Task directions
Images are not part of the copy; transcribe all the data exactly.

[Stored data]
== Segment start ==
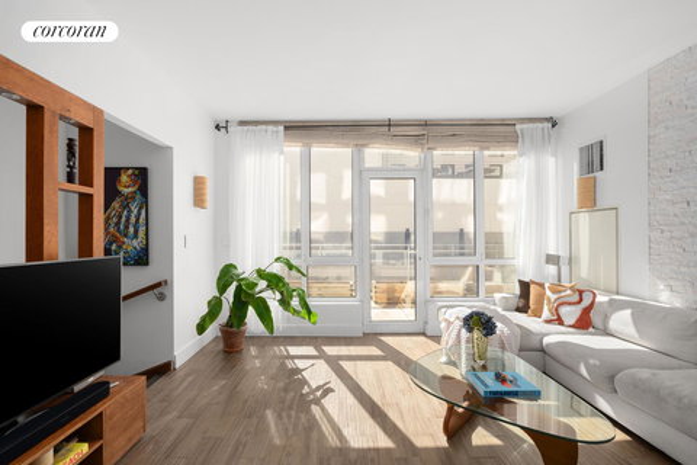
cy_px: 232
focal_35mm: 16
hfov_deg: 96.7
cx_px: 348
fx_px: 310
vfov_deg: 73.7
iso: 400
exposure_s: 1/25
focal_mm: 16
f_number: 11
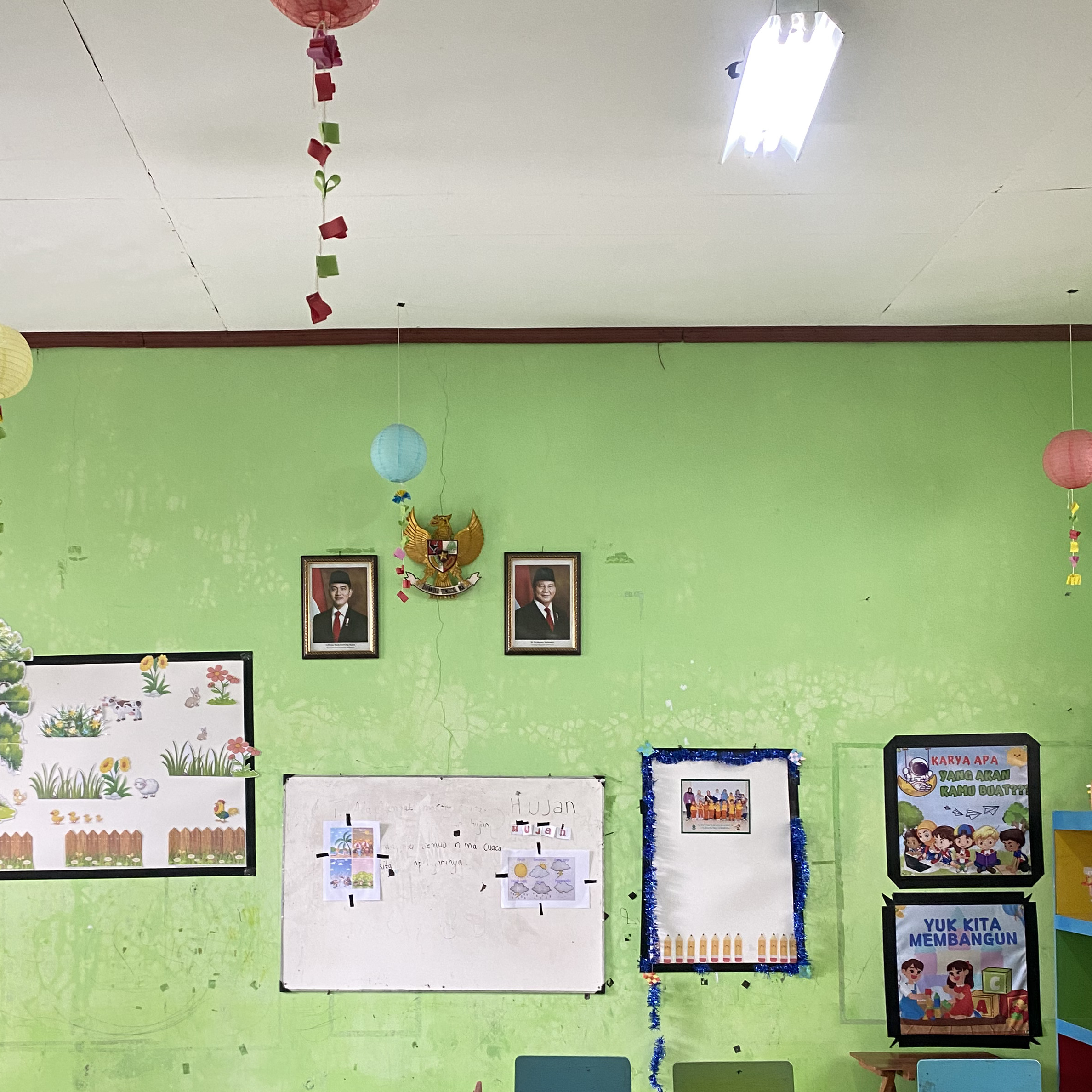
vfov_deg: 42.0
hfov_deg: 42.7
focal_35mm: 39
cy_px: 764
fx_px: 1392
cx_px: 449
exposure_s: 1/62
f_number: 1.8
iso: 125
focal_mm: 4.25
== Segment end ==
Problem solution
cy_px: 232
focal_35mm: 16
hfov_deg: 96.7
cx_px: 348
fx_px: 310
vfov_deg: 73.7
iso: 400
exposure_s: 1/25
focal_mm: 16
f_number: 11
vfov_deg: 42.0
hfov_deg: 42.7
focal_35mm: 39
cy_px: 764
fx_px: 1392
cx_px: 449
exposure_s: 1/62
f_number: 1.8
iso: 125
focal_mm: 4.25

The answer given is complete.